In summary, we found that errors in
O2 measurement due to varying
the delay time factor by using a breath-by-breath gas-exchange system
reached 30% at high, but still physiological, breathing frequencies
when the induced errors were close to acceptable range at lower
breathing frequencies. These findings emphasize the need for adequate
initial and periodic validations of breath-by-breath gas-exchange
measurement systems covering the full range of breathing frequencies
likely to be encountered in practice.
This work was supported by the Mayo Foundation, National Institute of General Medical Sciences Grant GM-08288, and a General Clinical Research Center grant (Division of Research Resources Grant M01-RR00585).
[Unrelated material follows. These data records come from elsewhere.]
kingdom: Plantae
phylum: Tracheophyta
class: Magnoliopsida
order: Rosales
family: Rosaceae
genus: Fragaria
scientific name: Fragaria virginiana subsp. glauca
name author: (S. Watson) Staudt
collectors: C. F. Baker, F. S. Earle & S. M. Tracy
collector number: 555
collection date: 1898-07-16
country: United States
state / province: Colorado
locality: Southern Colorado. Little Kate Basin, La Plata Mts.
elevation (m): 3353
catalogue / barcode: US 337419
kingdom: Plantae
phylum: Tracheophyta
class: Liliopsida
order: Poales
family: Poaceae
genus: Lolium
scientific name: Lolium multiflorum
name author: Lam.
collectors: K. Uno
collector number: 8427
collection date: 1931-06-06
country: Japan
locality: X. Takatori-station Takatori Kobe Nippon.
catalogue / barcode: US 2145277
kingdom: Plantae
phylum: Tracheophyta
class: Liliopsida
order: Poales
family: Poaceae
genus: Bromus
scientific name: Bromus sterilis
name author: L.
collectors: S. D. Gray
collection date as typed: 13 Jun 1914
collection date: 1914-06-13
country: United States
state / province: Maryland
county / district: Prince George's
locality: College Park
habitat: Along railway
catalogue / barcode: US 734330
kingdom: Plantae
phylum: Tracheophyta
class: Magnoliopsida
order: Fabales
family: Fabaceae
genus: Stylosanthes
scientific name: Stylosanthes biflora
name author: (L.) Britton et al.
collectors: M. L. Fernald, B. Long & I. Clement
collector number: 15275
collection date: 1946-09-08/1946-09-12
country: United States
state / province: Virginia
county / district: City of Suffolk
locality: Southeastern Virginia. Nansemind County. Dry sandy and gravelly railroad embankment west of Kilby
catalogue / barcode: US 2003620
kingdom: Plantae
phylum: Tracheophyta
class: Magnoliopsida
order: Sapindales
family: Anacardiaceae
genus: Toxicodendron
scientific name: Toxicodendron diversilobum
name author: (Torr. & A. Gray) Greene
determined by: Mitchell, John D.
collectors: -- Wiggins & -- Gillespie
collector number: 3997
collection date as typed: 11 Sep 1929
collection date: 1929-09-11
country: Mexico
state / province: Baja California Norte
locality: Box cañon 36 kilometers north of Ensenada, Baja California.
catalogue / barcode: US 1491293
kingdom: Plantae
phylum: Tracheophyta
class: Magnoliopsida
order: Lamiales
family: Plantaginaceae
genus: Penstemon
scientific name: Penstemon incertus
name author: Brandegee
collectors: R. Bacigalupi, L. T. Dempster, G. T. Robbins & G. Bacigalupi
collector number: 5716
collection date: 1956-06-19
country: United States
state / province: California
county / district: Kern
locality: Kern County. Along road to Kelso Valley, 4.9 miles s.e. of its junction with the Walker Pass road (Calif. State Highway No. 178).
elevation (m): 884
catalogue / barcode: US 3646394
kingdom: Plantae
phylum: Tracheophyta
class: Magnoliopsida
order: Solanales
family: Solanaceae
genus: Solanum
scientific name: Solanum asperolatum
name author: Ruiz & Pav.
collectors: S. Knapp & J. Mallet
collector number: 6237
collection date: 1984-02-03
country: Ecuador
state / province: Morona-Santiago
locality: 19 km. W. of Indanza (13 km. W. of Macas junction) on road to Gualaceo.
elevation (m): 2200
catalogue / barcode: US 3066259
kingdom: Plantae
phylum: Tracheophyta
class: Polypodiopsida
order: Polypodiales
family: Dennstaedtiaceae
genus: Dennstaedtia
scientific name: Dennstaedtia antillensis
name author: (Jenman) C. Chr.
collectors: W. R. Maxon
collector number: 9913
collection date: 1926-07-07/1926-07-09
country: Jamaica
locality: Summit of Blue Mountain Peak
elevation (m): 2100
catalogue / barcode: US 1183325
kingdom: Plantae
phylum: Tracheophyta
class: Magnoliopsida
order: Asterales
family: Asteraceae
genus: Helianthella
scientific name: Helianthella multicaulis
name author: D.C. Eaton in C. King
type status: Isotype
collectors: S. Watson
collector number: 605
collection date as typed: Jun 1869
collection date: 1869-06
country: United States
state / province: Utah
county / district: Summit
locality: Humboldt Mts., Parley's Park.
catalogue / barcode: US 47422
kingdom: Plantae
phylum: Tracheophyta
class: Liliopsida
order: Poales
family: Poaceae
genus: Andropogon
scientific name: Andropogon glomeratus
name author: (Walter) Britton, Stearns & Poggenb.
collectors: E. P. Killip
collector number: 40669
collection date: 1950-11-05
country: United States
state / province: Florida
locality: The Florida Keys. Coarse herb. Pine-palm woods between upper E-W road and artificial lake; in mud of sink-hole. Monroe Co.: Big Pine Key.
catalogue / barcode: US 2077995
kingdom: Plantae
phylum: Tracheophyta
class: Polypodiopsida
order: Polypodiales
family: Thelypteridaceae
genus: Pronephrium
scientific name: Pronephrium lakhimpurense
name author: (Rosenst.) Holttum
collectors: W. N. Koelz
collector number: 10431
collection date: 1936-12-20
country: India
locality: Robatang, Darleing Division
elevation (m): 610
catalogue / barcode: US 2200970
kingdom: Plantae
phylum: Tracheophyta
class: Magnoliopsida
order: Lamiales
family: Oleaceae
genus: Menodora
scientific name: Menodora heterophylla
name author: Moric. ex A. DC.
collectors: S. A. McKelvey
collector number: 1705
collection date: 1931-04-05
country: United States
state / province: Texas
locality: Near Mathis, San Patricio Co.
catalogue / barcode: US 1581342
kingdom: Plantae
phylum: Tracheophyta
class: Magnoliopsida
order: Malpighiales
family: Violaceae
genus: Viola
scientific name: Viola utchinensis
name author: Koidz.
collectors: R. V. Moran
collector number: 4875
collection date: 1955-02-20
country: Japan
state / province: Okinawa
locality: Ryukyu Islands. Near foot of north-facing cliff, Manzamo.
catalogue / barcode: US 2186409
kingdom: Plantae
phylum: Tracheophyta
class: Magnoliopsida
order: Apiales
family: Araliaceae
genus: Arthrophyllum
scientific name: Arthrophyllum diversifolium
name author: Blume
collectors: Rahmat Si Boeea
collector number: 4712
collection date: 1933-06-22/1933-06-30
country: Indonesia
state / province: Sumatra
Address for reprint requests: K. C. Beck, Pulmonary Function Lab, S-3 Plummer Bldg, Mayo Clinic, Rochester, MN 55905.
Received 7 July 1995; accepted in final form 22 July 1996.
To perform these studies, we used CPX-D system from Medical Graphics (St. Paul, MN) by using calibration software version 3.8 and breath-by-breath data-acquisition software version 3.3. On consultation with engineers from Medical Graphics, we edited the CAL.CFG file, changing the numbers at the end of lines 202 and 203 to vary the delay times reported. It should be noted that Medical Graphics performs validation studies at high respiratory rates both in development and before each unit is shipped. We repeated validation because we used their system with a mass spectrometer in place of standard gas analyzers.
The delay time reported by the calibration routine of the commercial software represents a sum of many components. To see how the reported delay time corresponded with the delay time of the mass spectrometer by itself, we performed the following "pop" test. We arranged an electrical circuit to produce a voltage when the sampling line of the mass spectrometer was sampling calibration gas. A thin wire that was part of the circuit was arranged so that it would break at the precise moment the tip of the sampling line from the mass spectrometer exited flowing calibration gas. In this way, we could rapidly pop the sampling line out of the flowing gas to sample room air, obtaining an electrical event signal when the sampling line began sampling room air. Results from this test are shown in Fig. 3. The delay in the gas concentration signal measured from the point the sampling line exited the calibration gas to the point where the O2 signal had increased by 10% was 240 ms. This time is ~50-60 ms longer than the delay time reported by the commercial software. This difference in delay time represents the time needed to process the flow signal and actuation times for small switching valves that are used in the determination of delay time. The manufacturer ordinarily includes a correction for these signal-processing delays.